Our findings underscore the need for intensified efforts to educate the public through mass-media campaigns that all cigarettes, regardless of length, and all tobacco products are harmful. Other evidence-based interventions such as those outlined in the World Health Organization’s MPOWER package may help reduce use of all tobacco products. These interventions include increasing the price of tobacco products, implementing smoke-free laws in workplaces and public places, increasing access to help quitting, and enforcing restrictions on tobacco advertising, promotion, and sponsorship (WHO, 2008). The implementation of these strategies as part of sustained, adequately funded comprehensive tobacco control programs may lower all tobacco use and lead to reduced tobacco-related diseases and death (CDC, 2012).

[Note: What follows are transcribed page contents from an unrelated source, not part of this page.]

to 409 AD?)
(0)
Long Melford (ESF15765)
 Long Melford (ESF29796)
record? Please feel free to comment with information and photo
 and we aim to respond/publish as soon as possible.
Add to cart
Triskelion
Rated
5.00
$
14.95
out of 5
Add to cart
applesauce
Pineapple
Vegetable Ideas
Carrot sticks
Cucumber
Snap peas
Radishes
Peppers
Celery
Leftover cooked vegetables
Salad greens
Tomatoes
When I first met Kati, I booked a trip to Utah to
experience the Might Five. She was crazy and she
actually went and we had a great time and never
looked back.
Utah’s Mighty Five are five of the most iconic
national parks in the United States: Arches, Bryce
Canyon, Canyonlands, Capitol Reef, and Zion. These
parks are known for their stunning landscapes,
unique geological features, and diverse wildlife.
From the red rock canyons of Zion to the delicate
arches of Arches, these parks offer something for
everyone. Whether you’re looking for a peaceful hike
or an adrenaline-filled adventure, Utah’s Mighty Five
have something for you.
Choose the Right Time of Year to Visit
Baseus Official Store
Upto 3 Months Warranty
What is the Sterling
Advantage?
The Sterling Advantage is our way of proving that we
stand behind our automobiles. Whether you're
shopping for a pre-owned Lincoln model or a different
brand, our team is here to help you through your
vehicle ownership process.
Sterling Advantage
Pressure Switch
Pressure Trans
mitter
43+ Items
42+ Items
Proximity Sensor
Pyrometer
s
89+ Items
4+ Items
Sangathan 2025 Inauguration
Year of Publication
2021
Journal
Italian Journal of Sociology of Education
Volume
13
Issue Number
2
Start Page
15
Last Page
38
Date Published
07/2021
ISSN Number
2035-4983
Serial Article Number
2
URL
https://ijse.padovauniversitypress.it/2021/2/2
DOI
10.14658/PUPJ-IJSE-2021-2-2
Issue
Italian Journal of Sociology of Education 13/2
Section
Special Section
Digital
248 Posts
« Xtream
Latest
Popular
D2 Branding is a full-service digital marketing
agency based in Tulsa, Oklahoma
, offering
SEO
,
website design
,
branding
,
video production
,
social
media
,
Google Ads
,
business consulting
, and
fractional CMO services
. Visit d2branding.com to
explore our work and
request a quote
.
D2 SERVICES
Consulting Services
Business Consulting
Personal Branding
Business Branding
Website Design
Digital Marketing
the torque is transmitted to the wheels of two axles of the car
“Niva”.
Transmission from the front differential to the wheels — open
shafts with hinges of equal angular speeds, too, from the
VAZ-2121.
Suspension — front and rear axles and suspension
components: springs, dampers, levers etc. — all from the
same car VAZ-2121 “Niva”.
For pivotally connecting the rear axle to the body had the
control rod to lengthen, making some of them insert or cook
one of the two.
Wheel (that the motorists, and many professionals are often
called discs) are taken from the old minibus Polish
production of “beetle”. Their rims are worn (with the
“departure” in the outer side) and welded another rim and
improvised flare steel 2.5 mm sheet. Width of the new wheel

The strength, and novelty, of this study is the use of a nationally representative dataset to assess the association between cigarette rod length and tobacco-specific carcinogen biomarkers among adult smokers. However, a number of limitations must be noted. First, these analyses did not account for cigarette rod diameter since only a small fraction of cigarettes (mostly ultralong cigarettes) were slim (i.e., 17.1–23.4 mm), whereas the majority were regular width cigarettes (23.5–27.1 mm). A longer, but smaller diameter rod with a longer filter length could yield relatively lower emissions (less tobacco to be consumed) than would be expected otherwise. Second, questionnaires were administered only in English and Spanish, which may have resulted in nonresponse or misresponse among persons who speak other languages. Finally, we limited our analyses to conventional cigarettes and did not include roll-your-own cigarettes or other tobacco products. Further research is needed to confirm the noted associations within case crossover experimental studies.
CONCLUSIONS
Our analyses indicated that smokers of long/ultralong cigarettes had significantly higher levels of serum cotinine and NNAL in comparison to smokers of either regular-sized or king-sized cigarettes. These findings suggest that cigarette rod length, a specific design characteristic, may be directly associated with tobacco-specific carcinogen concentrations among its consumers. This finding indicates the potential of taking cigarette rod length into account by the U.S. Food and Drug Administration under section 904 of the Family Smoking Prevention and Tobacco Control Act as a design characteristic that is directly related to tobacco carcinogen uptake.
FUNDING
National Cancer Institute grants 3R01 CA125224-03s1rev and 2R01 CA087477-09A2 funded the research for this study.
DECLARATION OF INTERESTS
None Declared.
ACKNOWLEDGMENTS
Dr. ITA initiated the reported research while affiliated with the Center for Global Tobacco Control at Harvard University. He is currently affiliated with the Centers for Disease Control and Prevention’s Office on Smoking and Health. The research in this report was completed and submitted outside of the official duties of his current position and does not reflect the official policies or positions of the Centers for Disease Control and Prevention. The National Cancer Institute had no role in the design and conduct of the study; in the collection, analysis, and interpretation of the data; or in the preparation, review, or approval of the manuscript.